Although CNSNews.com refers to me as a "former journalist," I believe that what I do every day still meets the job description normally associated with journalism.

But more substantively, CNS' hatchet job states:

"The organization is now facing litigation from disgruntled firms that claim it is misrepresenting itself and its motives."

In fact, one of the lawsuits CNS refers to was withdrawn and the other was never filed. CNS was advised of this but took no action to correct its story.

I was taught in journalism school -- and have since been lectured ad infinitum by one or more of my many lawyers -- that saying someone is "about to be sued" is roughly equivalent to saying that someone is dead when in fact she or he is not. It is at the least bad reporting and under some circumstances can be actionable.

We do spend a lot of money defending ourselves against nuisance lawsuits filed by businesses that often have unsavory records with their local and state consumer agencies. I'm not quite clear how that makes us a tool of the plaintiffs bar (though it certainly makes us a good client) but CNS does not appear to be digging for the truth; it appears to be writing "news stories" that meet the political agenda of its underwriters.
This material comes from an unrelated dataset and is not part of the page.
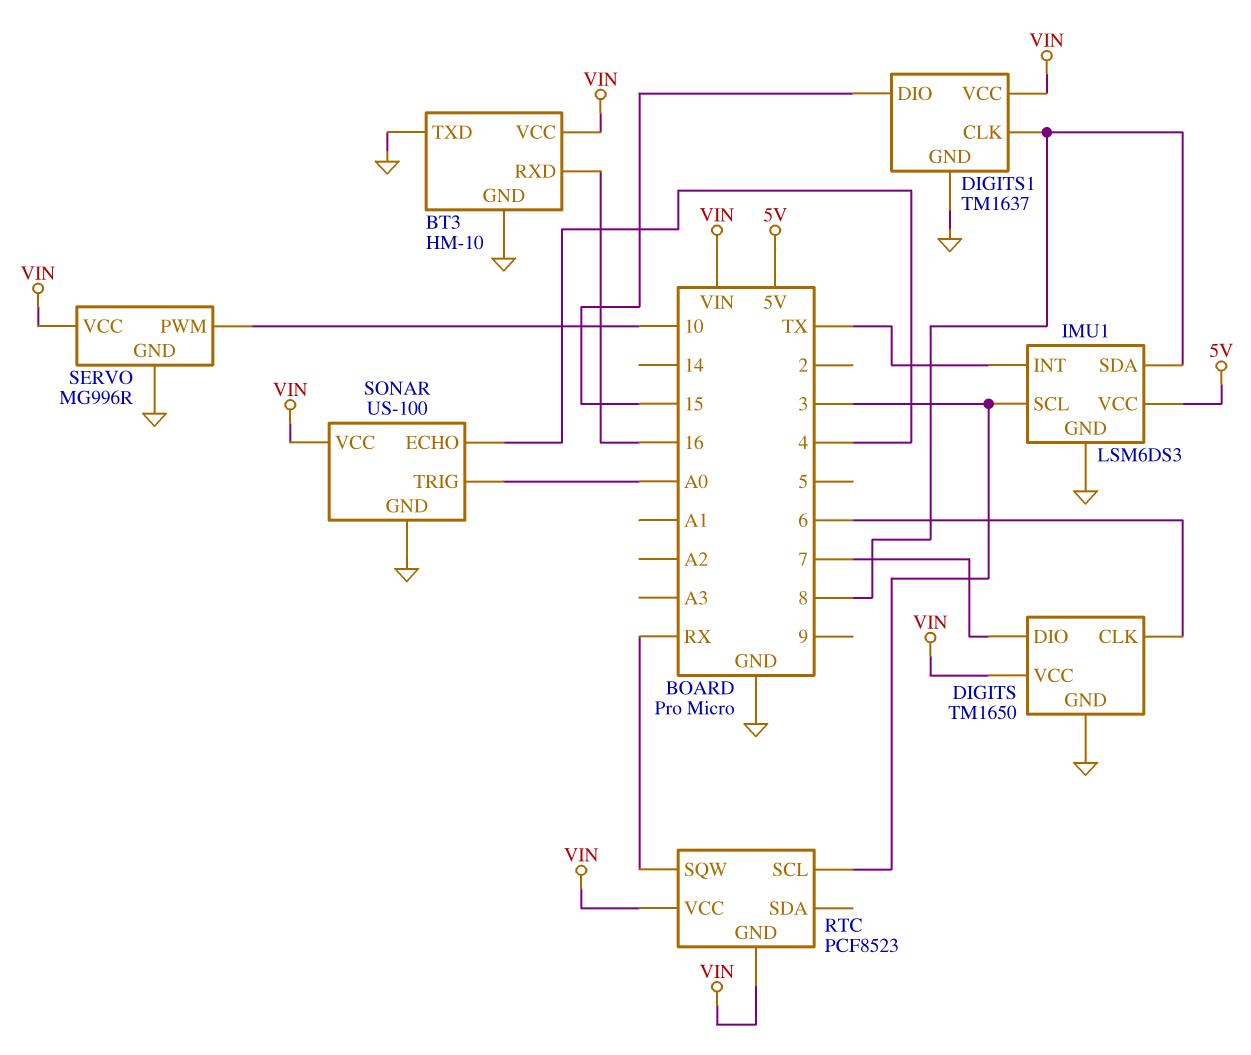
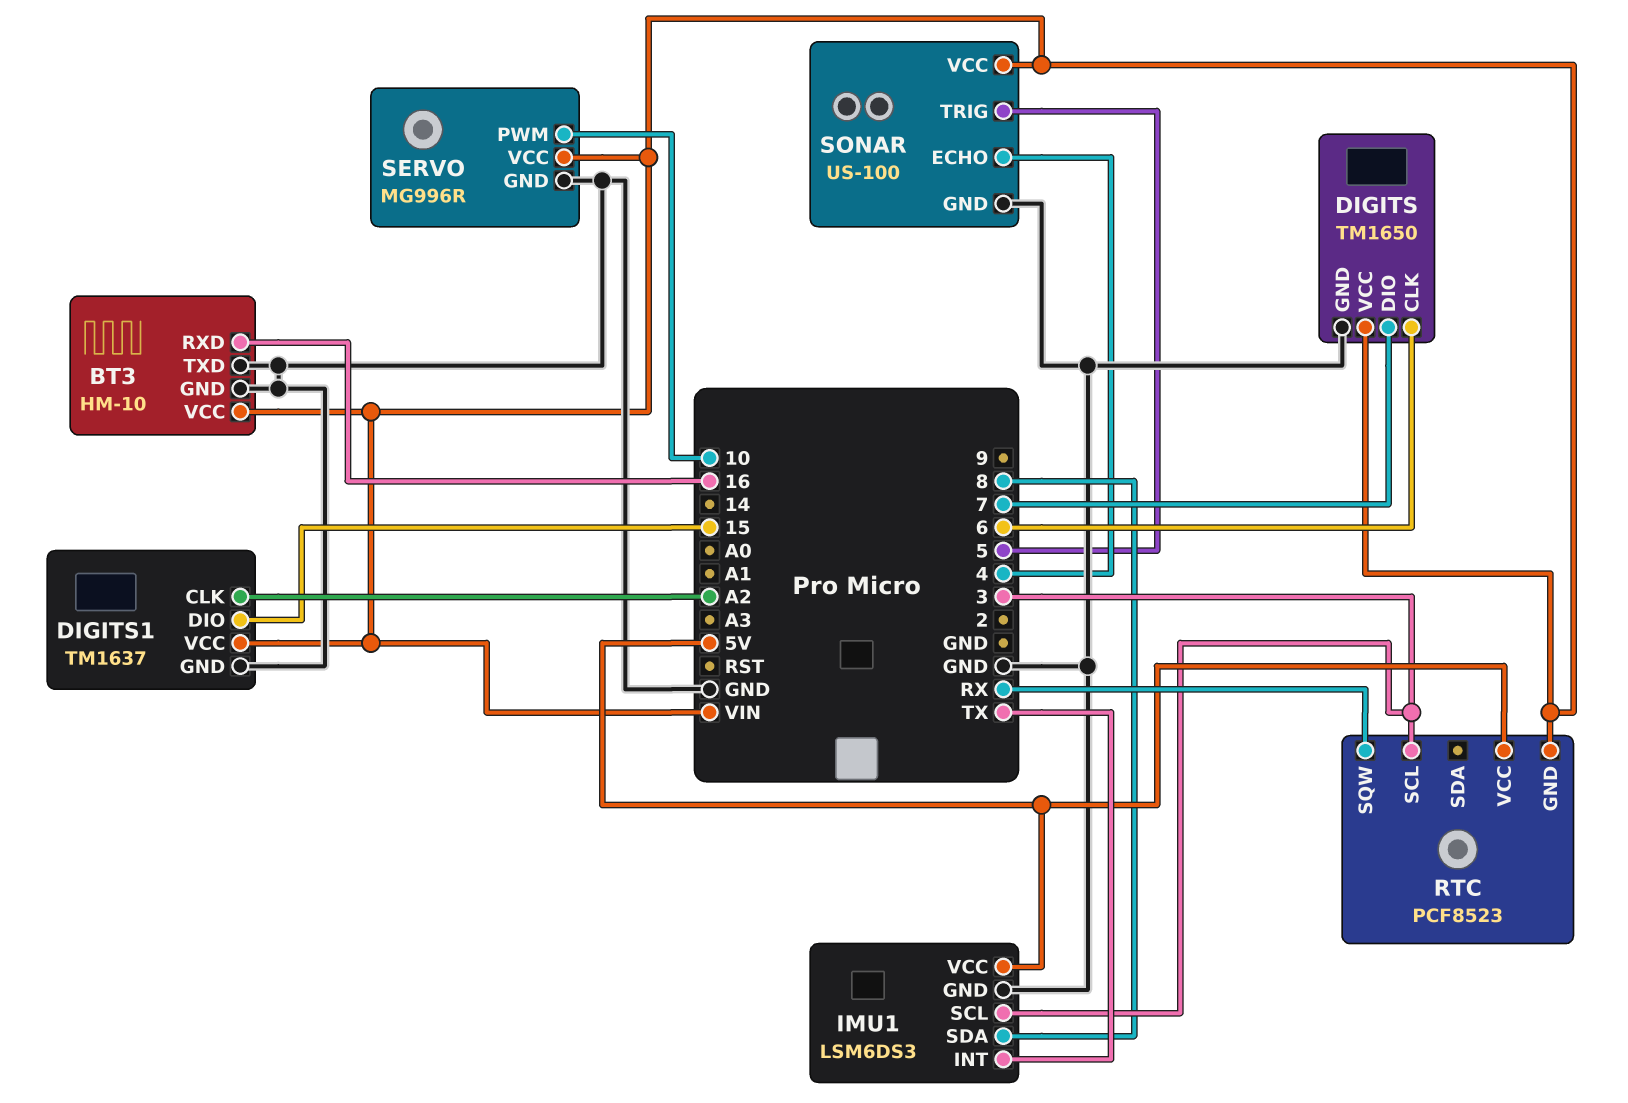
DIGITS1 pin CLK: 8 -> A2
RTC pin VCC: VIN -> 5V
SONAR pin TRIG: A0 -> 5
It's interesting that CNS carps at length about our association with lawyers but doesn't mention our medical writer (a practicing physician), our Ph.D. sociologist or other credentialed contributors. It's OK to consult with doctors but not lawyers?

We have lots of ads on our site? Yes, we do, for the simple reason that advertising is our only source of revenue (other than my checkbook). We are hoping to someday become self-sufficient though just when that might be is far from certain.